The Beast is a loving being, and many who find their ways into Satanism are humans who have been let down by human society, who feel unloved, unwelcome, and forgotten about. When The Beast comes to you, whether drawn to you by means of your alcoholism, pessimism or drug abuse, or even summoned by Satanic rituals that mind you in fact work, he surrounds you with his special embrace, he is the most sensual, loving, erotic, and beautiful monster you will ever find, or who will ever find you. He floods your senses with the most passionate sexual pleasures and temptations. He is a creature who lives in the fires of Hell, that in fact are the burning of souls, or "juice", as he stomps them out in order to extract that precious glimpse of what love really means. For he is lonely without you, and he craves to eat your body, soul, and mind. And you fall into that love that he offers.

The Beast is somehow not a scary or dangerous beast. He is in fact the most beautiful thing there is. His caresses are like velvet, and the reason why so many worship this Devil is not because they feel forced to, but because they truly fall in love with this sensual and loving Beast and want nothing other than to caress him.
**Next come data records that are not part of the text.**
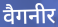
वैगनीर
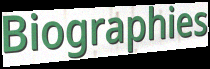
Biographies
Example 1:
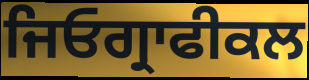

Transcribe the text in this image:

ਜਿਓਗ੍ਰਾਫੀਕਲ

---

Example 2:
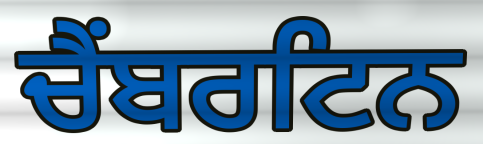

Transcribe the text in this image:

ਚੈਂਬਰਟਿਨ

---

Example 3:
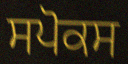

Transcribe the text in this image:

ਸਪੋਕਸ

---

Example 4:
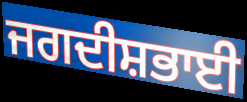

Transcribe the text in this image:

ਜਗਦੀਸ਼ਭਾਈ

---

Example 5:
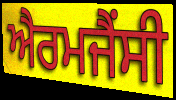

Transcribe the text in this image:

ਐਰਮਜੈਂਸੀ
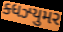
ક્ધઝ્યુમર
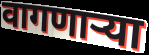
वागणाऱ्या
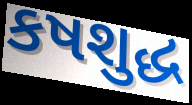
કષશુદ્ધ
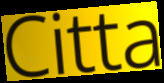
Citta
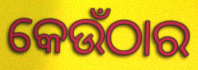
କେଉଁଠାର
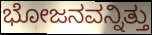
ಭೋಜನವನ್ನಿತ್ತು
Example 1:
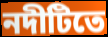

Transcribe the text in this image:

নদীটিতে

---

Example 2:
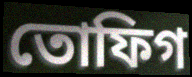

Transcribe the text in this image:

তোফিগ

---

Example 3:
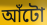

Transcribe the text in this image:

আঁটো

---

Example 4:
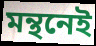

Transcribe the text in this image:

মন্থনেই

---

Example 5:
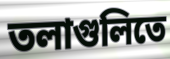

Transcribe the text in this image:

তলাগুলিতে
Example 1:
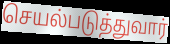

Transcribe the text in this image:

செயல்படுத்துவார்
Such is the complexity of this beast. He is the scariest thing if you stand on one side of things and he makes you suffer, or if you merge with him all pain and fear and suffering go away and it is pure passion, caress and beauty. I never knew that about Satanism - in fact I knew nothing about Satanism - but if you join with it there is actually nothing scary about it at all, only pure beauty. In fact they do say that Lucifer was "the most beautiful angel of them all".

But the other side of things, which the Beast himself will never see or admit to, is that when he tortures creatures, they are feeling actual pain and suffering. And that is the most important thing of all. Once we learn compassion and love we cannot inflict harm onto others, because we feel their pain. The Beast feels no pain, he only extracts pleasure from the energy aroused by pain.

I could write a book about the intricacies of The Beast. There is a lot to say about this complex creature. I would like to end with the note that I am with the Angels and I am personally not the least bit into Satanism or any other related dark and sinister things. I am a light and love person, and it still puzzles me a bit why The Beast came to me. I also think that a testament to me being with the Light is that I am still here. Many others in his path have succumbed. Am I still here because of my own strengths in the light? Or has he somehow spared me?

The Beast is beautiful, but at the same time he is Hell. It depends on which side you are on. I think I will write a book about him.